PROBLEM 1 ::
Answer these questions from the statistical methods passage below, each on its own line with its letter:
(a) What D’/R2 value had to be exceeded for linkage disequilibrium?
(b) Which software was used to calculate statistical power?
(c) What P value threshold for significance was set after Bonferroni correction?
PROBLEM 2 :: List every inheritance model that the statistical methods passage below names for the SNPstats analysis.

SELECTED EXTRACT ::

◇ ◇ ◇

Microsoft Excel software and the SPSS 19.0 statistical package (SPSS, Chicago, IL, USA) were used to perform statistical analyses. Both the NSCLC and control groups were evaluated by Hardy-Weinberg equilibrium (HWE) for representativeness. The linkage disequilibrium (LD) having a D’/R2 value greater than 0.85/0.70 was considered to be in linkage disequilibrium, and haplotypes were constructed based on the genotyping results by the expectation-maximization algorithm in SHEsis software [52, 53]. The effects of the polymorphisms on the risk of NSCLC were expressed as ORs with 95%CI, which were calculated using logistic regression analysis with adjustment for age and gender. The association between each genotype and the risk of NSCLC was assessed using inheritance model analysis of SNPstats software [54]. Five inheritance models were analyzed including Codominant, Dominant, Recessive, Overdominant and Log-additive (https://www.snpstats.net/snpstats/tutorial.htm?q=snpstats/tutorial.htm). Codominant model: this model allows every genotype to give a different and no additive risk., which compares heterozygous T/C (He) and homozygous for the variant allele C/C (Va) genotypes to the homozygous for the most frequent allele T/T. Dominant model: a single copy of C is enough to modify the risk, then heterozygous and homozygous genotypes have the same risk. Thus, we could compare a combination of these two possible genotypes T/C+C/C (Do) to the homozygous T/T. Recessive model: two copies of C are necessary to change the risk. Hence, T/C and T/T genotypes have the same effect. A combination of both T/T+T/C (Re) is compared to the variant allele homozygous genotype C/C. Over-dominant model: heterozygous are compared to a pool of both allele homozygous, the T/C (He) is compared versus T/T+C/C. Additive model: each copy of C modifies the risk in an additive form, the homozygous C/C have double risk than heterozygous T/C. Now, compare a combination of the two genotypes with weights 2 and 1 respectively 2C/C+T/C (Ad), to T/T. The AIC and BIC were calculated to determine the best fit model for each SNP. The statistical power was calculated using PS Software [55]. Bonferroni correction was performed on the P values for multiple comparison in the current study, and the statistical significant threshold was set at P < 0.007 (0.05/7).

◇ ◇ ◇

ENTRIES PROVIDED ::
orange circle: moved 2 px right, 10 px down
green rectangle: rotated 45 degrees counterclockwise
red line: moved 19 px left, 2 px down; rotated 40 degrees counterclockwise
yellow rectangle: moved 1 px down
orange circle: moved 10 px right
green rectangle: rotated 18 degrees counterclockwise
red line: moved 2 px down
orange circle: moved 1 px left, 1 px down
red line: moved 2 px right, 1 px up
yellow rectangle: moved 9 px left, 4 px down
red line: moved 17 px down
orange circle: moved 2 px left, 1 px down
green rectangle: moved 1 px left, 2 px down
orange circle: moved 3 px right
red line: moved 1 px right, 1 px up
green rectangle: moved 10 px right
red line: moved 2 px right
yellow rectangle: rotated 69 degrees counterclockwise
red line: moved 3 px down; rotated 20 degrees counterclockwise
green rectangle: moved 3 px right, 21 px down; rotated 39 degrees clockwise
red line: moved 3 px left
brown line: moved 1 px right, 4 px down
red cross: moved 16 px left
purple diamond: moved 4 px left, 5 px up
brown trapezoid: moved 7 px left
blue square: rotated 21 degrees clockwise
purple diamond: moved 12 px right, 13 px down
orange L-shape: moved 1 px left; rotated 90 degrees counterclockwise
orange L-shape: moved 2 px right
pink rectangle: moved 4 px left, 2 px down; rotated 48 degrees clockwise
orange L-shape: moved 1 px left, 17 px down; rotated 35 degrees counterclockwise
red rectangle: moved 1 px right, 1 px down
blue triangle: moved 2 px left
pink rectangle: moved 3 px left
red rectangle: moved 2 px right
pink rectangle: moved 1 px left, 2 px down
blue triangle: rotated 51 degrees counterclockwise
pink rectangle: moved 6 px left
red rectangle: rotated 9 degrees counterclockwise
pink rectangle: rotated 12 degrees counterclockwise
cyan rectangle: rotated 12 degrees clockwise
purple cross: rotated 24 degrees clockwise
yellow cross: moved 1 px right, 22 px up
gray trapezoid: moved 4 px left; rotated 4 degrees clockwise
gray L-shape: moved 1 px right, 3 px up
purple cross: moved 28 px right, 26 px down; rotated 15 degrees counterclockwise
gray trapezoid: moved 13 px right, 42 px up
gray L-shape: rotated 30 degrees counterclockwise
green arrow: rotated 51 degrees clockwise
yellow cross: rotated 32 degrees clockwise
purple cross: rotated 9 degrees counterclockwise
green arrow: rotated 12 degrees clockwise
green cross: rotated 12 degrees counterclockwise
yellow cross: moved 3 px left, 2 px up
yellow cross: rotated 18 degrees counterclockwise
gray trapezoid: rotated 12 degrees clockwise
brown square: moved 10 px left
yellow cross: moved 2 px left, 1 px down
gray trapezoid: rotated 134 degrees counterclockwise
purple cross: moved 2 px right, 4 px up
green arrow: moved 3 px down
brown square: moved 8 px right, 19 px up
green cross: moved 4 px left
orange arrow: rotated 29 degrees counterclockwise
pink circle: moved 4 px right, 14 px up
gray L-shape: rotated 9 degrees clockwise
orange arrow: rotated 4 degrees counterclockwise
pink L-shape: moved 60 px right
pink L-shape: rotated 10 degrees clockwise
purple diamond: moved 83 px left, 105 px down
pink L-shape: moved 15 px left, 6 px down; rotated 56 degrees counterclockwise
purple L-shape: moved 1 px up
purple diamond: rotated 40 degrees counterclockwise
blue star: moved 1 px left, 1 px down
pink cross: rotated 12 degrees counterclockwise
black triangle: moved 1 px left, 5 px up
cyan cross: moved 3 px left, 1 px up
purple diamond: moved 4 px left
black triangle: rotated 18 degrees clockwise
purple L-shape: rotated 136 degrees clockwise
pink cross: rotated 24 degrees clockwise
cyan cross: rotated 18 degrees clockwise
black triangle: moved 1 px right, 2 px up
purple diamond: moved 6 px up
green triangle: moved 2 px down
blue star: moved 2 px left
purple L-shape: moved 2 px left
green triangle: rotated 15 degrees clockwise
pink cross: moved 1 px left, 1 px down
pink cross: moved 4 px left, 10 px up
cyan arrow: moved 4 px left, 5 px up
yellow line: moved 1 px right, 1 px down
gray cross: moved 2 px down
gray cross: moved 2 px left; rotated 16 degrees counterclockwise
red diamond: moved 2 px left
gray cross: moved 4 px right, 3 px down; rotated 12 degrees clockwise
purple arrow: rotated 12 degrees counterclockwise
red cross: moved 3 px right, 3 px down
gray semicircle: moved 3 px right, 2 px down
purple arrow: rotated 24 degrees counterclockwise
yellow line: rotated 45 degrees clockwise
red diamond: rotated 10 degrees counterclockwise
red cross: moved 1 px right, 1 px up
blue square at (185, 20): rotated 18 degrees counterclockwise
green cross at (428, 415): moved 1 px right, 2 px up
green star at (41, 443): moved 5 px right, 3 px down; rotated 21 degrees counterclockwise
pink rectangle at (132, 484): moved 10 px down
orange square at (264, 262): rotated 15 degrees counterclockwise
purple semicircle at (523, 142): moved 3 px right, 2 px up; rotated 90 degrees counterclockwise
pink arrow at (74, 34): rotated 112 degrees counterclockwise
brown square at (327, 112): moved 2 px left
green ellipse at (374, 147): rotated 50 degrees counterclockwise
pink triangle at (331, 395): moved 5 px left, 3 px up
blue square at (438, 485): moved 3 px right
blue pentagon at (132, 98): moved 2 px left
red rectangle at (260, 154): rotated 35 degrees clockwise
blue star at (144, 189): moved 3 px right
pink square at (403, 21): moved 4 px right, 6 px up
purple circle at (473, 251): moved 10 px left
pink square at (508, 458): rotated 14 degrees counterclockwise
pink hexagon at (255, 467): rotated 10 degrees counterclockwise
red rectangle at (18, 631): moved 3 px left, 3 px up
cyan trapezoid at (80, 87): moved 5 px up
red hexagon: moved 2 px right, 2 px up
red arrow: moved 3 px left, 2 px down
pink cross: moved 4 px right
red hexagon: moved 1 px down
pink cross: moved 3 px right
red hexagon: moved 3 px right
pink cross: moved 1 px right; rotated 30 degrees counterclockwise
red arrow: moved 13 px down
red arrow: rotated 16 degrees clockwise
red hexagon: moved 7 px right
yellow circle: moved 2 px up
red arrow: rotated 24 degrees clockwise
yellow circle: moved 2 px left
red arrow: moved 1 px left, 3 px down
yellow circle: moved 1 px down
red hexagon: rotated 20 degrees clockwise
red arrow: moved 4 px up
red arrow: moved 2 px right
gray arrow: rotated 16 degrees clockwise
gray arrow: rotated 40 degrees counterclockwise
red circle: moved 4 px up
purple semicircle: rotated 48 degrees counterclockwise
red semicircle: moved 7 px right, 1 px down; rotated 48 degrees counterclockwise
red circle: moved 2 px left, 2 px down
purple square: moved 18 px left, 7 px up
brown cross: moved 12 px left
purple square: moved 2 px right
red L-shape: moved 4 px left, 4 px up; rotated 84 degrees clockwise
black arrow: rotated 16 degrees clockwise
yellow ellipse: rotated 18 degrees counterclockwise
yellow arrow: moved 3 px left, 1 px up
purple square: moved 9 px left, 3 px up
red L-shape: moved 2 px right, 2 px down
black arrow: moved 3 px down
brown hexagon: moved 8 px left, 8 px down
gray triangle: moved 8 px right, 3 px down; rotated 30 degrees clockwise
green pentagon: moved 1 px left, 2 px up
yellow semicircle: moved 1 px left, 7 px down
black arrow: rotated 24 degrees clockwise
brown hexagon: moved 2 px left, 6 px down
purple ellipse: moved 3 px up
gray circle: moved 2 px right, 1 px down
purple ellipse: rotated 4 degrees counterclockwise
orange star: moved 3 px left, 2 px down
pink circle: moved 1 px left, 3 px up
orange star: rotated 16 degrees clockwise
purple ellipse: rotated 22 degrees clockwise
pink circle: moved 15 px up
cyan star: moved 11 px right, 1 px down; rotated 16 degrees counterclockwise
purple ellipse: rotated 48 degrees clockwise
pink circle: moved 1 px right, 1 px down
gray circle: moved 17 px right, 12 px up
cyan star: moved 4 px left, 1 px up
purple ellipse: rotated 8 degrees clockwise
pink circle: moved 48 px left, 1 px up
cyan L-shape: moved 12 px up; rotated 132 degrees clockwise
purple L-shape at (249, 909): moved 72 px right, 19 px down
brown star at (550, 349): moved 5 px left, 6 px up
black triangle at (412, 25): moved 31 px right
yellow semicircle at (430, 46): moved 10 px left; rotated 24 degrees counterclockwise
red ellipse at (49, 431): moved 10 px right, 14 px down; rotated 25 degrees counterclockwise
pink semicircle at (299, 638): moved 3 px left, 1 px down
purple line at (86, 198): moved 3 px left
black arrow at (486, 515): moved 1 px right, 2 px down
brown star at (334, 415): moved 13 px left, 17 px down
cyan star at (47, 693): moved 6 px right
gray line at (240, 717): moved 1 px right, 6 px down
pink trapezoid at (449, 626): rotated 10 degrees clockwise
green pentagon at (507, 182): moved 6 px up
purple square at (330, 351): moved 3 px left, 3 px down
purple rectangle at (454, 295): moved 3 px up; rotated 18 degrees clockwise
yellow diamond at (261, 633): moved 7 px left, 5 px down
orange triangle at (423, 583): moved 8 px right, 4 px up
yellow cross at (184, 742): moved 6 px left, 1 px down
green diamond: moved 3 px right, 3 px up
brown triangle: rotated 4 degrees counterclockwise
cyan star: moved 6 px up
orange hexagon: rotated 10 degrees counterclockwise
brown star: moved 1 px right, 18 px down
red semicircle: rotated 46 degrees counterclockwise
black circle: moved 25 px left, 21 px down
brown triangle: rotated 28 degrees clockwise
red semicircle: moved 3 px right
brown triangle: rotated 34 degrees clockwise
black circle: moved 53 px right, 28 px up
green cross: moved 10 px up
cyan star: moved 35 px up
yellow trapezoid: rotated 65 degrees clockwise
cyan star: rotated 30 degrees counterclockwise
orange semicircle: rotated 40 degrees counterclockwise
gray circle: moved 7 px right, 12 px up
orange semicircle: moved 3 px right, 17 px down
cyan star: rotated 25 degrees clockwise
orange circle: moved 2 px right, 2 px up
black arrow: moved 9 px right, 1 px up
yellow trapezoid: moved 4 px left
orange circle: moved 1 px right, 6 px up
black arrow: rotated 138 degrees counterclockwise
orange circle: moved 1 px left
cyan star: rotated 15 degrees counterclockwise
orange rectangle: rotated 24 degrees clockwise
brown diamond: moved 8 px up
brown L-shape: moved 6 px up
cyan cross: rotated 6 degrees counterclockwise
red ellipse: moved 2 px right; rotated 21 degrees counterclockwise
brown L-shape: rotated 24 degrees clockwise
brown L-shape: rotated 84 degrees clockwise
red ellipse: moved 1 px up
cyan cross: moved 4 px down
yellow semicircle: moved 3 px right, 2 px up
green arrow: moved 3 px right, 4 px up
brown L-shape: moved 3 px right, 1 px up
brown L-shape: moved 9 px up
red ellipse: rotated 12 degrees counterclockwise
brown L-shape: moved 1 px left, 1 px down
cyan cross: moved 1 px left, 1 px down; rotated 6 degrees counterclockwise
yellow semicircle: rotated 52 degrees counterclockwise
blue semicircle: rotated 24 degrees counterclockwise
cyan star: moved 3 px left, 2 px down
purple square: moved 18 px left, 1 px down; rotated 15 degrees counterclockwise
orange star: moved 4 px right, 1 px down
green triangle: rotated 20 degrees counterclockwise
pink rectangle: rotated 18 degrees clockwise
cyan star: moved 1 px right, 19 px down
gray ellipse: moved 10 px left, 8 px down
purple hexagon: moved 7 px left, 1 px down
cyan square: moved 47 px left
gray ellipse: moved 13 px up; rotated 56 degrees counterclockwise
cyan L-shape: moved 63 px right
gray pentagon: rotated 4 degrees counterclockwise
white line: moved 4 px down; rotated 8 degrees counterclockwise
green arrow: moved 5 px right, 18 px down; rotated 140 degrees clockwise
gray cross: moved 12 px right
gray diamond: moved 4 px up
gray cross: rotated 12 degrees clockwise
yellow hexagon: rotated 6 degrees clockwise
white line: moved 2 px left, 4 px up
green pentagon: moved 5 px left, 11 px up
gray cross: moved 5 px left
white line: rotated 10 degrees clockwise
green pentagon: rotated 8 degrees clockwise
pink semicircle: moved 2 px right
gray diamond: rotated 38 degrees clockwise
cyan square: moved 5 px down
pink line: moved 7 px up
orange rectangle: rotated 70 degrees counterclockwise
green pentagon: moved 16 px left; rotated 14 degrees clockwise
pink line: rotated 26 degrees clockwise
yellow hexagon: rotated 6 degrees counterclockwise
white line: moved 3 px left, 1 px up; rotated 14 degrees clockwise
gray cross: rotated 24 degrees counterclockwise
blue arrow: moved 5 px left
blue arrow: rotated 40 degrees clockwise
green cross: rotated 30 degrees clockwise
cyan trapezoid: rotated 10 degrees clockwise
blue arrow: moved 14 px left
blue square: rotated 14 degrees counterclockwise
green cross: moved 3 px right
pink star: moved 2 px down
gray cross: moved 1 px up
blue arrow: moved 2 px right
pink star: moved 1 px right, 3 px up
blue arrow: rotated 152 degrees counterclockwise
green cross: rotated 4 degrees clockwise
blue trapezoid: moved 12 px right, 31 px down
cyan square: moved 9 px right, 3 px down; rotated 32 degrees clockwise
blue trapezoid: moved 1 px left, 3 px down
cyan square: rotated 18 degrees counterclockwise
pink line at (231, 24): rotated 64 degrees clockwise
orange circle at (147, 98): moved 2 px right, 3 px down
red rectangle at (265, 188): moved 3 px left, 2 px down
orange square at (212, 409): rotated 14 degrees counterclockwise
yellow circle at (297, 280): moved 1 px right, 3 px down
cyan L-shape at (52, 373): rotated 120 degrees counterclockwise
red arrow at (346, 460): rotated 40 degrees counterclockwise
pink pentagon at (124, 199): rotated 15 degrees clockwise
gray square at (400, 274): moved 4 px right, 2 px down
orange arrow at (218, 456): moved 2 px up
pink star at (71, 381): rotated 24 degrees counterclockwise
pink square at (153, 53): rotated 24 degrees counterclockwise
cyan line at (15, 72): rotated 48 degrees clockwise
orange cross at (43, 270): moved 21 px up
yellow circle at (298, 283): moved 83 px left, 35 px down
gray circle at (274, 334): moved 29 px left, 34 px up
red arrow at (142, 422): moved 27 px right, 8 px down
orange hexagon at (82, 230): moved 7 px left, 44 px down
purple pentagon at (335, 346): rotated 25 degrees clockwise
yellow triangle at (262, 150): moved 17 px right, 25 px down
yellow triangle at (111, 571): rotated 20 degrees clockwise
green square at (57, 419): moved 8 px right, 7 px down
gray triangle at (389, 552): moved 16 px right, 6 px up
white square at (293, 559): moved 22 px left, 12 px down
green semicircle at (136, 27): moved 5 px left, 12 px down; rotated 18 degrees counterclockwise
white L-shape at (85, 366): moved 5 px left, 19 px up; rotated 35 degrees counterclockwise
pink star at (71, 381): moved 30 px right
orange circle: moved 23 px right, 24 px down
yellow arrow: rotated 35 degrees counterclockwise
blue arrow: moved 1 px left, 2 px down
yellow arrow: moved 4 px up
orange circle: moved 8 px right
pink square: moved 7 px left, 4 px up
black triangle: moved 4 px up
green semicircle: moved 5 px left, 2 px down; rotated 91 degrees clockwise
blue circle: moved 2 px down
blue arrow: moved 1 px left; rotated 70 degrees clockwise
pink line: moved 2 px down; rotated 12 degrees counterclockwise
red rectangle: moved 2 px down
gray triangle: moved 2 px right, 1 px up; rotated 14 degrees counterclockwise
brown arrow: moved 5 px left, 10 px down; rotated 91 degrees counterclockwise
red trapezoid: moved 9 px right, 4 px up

◇ ◇ ◇

REPLY 1 ::
(a) 0.85/0.70
(b) PS Software
(c) P < 0.007 (0.05/7)

REPLY 2 ::
Codominant
Dominant
Recessive
Overdominant
Log-additive